Al acto asistieron pocas personas: sus familiares más directos y algunos amigos, como el escritor Octavio Paz, el director y guionista Luis Alcoriza, el antropólogo Santiago Genovés y el sacerdote dominico Julián Pablo Fernández. Este último, en la postrimería de la vida del aragonés, se había convertido en amigo íntimo y cómplice del director. Compañero de paseos, de discusiones y conversaciones sobre política, religión y cuantas cuestiones pudieran ser tratadas al abrigo de un aperitivo puntual, sagrado, risas, cigarrillos y entendimiento.
Don Luis decía del clérigo que le caía bien, “por ser frívolo y ser dominico a la vez”. Cosas del maestro.
La urna con los restos de Buñuel fueron a parar a las manos del padre Julián Pablo Fernández, que las depositó en una capilla propiedad del Centro Universitario Cultural, la casa de los curas dominicos, situada al sur de Ciudad de México, hasta que le fueron requeridos por Jeanne Rucar, la esposa de Buñuel.
A su vez, la viuda, poco antes de su muerte en 1994, entregó la urna funeraria a su hijo Rafael, que las transportó a Los Ángeles (EEUU), en una caja de cartón para evitar problemas en la aduana. Y allí permanecieron hasta 1997, año en el que las cenizas fueron traídas a España en la misma caja de cartón.
Luego, no sabemos bien si por deseo expresado en vida por Buñuel, o por decisión de Rafael y Juan Luis Buñuel, hijos del director, y de su sobrino Pedro Christian García Buñuel, dejaron volar las cenizas del autor de “Viridiana” desde la cima del Morrón de la Tolocha, en donde se confundieron con el paisaje aragonés y la leyenda de la montaña misteriosa.
Hasta aquí, el devenir de los restos del director de Calanda, desde su muerte en Ciudad de México, pasando por Los Ángeles y viajando en una caja de cartón hasta tierras aragonesas, si nos atenemos a la versión de los propios hijos del cineasta, que tuvieron que salir al paso de declaraciones e historias contradictorias, expresadas por otros actores de esta historia.
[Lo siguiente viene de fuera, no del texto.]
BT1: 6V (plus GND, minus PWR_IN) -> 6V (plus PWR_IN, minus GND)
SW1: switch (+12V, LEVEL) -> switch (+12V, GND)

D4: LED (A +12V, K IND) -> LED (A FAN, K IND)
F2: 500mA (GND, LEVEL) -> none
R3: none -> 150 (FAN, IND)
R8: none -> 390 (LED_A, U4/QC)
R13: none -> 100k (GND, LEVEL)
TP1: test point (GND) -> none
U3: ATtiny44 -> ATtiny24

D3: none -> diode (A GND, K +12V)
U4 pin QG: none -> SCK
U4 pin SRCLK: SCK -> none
El dominico y amigo de Buñuel, Julián Pablo Fernández, mantenía en 2012 que los restos de su amigo aún permanecían en la capilla del Centro Universitario, “en un lugar de la parroquia sin acceso” y nunca salieron de allí. El guionista, colaborador y biógrafo de Buñuel, Jean Claude Carrière, sostenía que las cenizas fueron esparcidas en el Desierto de los Leones, un bosque a las afueras de la capital mexicana, lugar predilecto para los paseos del cineasta... y, por si fuera poco, el escritor santanderino José de la Colina apuntó no hace mucho que los restos de Buñuel se lleva-ron “a un lugar que se ha mantenido en secreto”. ¿Acaso existían, o existen, varias urnas funerarias? ¿Varias cajas de cartón con los restos del aragonés? Don Luis Buñuel escribió en uno de los últimos párrafos de sus memorias, a las que tituló “Mi último suspiro”: “Me gustaría levantarme de entre los muertos cada diez años, llegarme a un quiosco y comprar varios periódicos.
(Ni un solo periódico de la época dejó de dedicar gran parte de su portada (si no toda) a la muerte del cineasta aragonés a finales de julio de 1983)
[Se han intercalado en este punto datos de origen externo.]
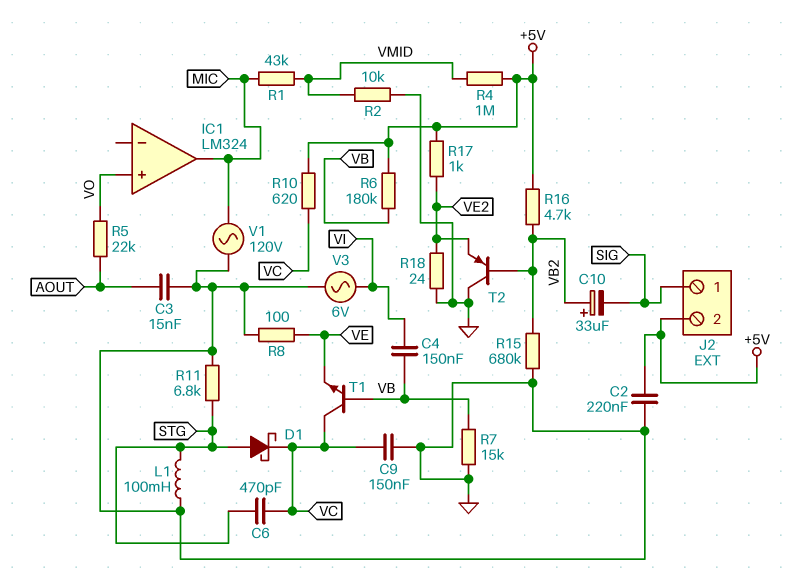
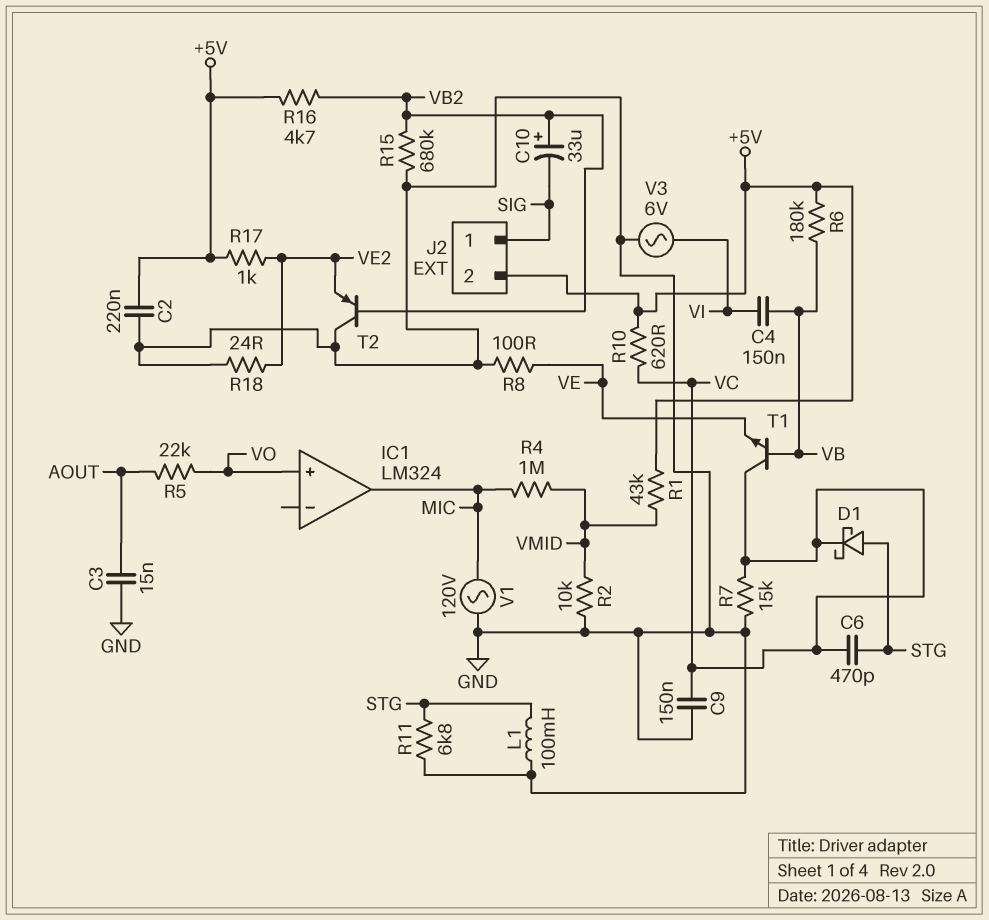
R1: 43k (MIC, VMID) -> 43k (+5V, VMID)
R4: 1M (+5V, VMID) -> 1M (MIC, VMID)
R7: 15k (GND, VB) -> 15k (GND, VC)

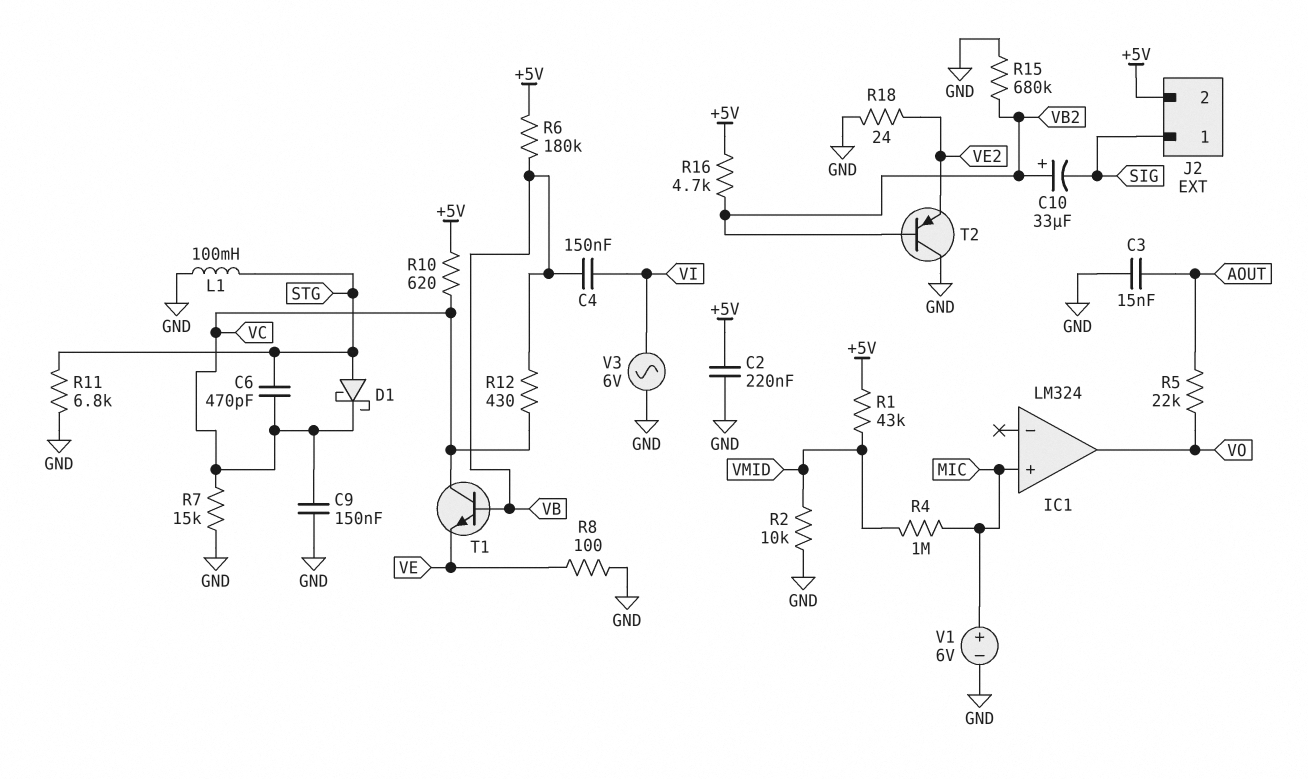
IC1 pin in+: VO -> MIC
IC1 pin out: MIC -> VO
R12: none -> 430 (VB, VC)
R17: 1k (+5V, VE2) -> none
V1: AC 120V (GND, MIC) -> 6V (plus MIC, minus GND)

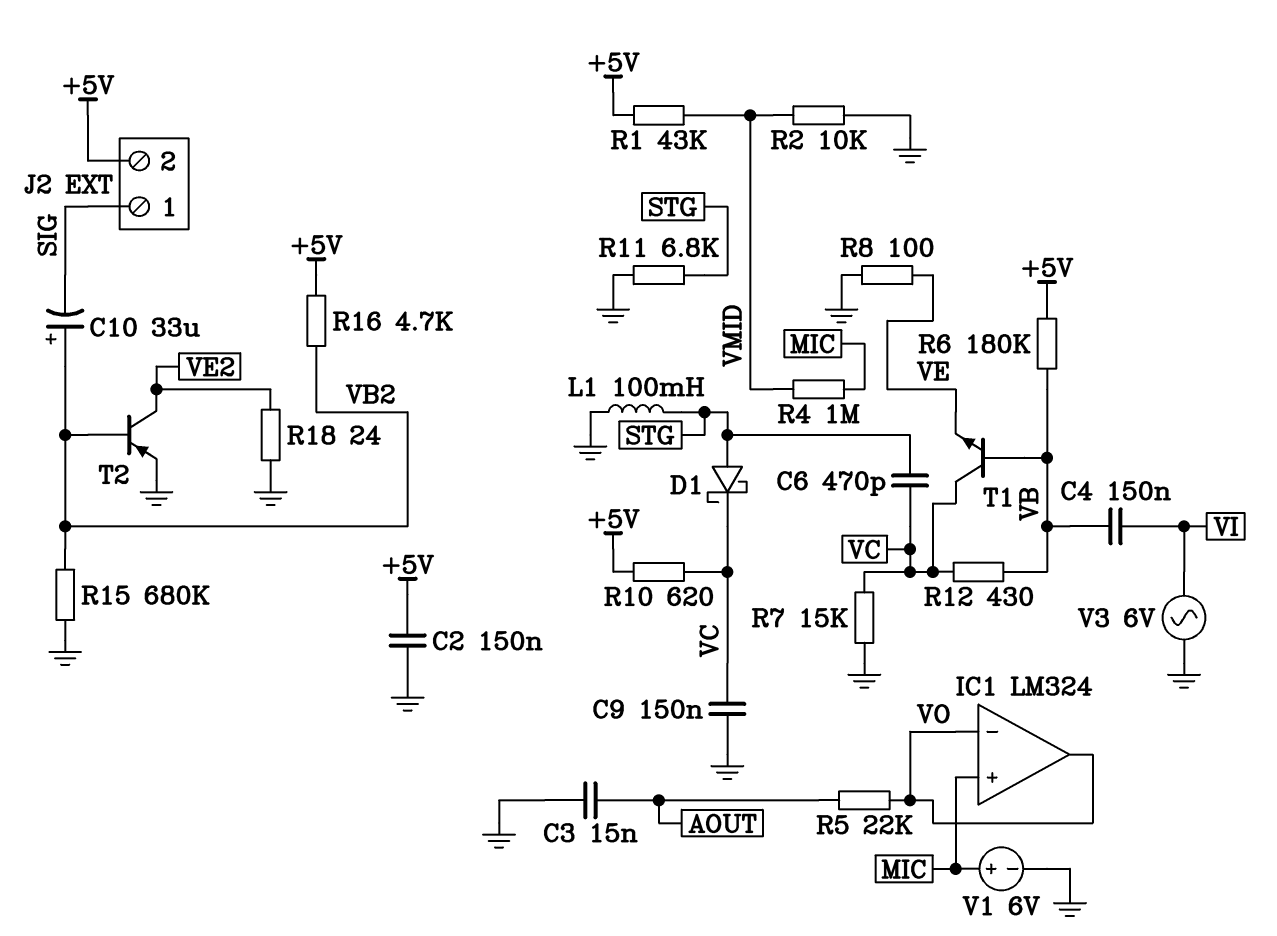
C2: 220nF (+5V, GND) -> 150nF (+5V, GND)
IC1 pin in-: none -> VO
T2: PNP (B VB2, C GND, E VE2) -> PNP (B VB2, C VE2, E GND)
Regresaría al cementerio y leería los desastres del mundo antes de volverme a dormir, satisfecho, en el refugio tranquilizador de la tumba”.
Si ello fuera así, la próxima vez que regresara del lugar en el que pueda encontrarse, el director de Calanda, probablemente divertido, leería toda esta historia sobre sus cenizas viajeras y con paradero incierto, y convendría en que semejante película plaga-da de un surrealismo tan acorde con la obra cinematográfica de su autor, se convertiría en un jugoso tema de conversación al lado de buena compañía, risas, un cigarro encendido y un Martini seco bien cargado de ginebra.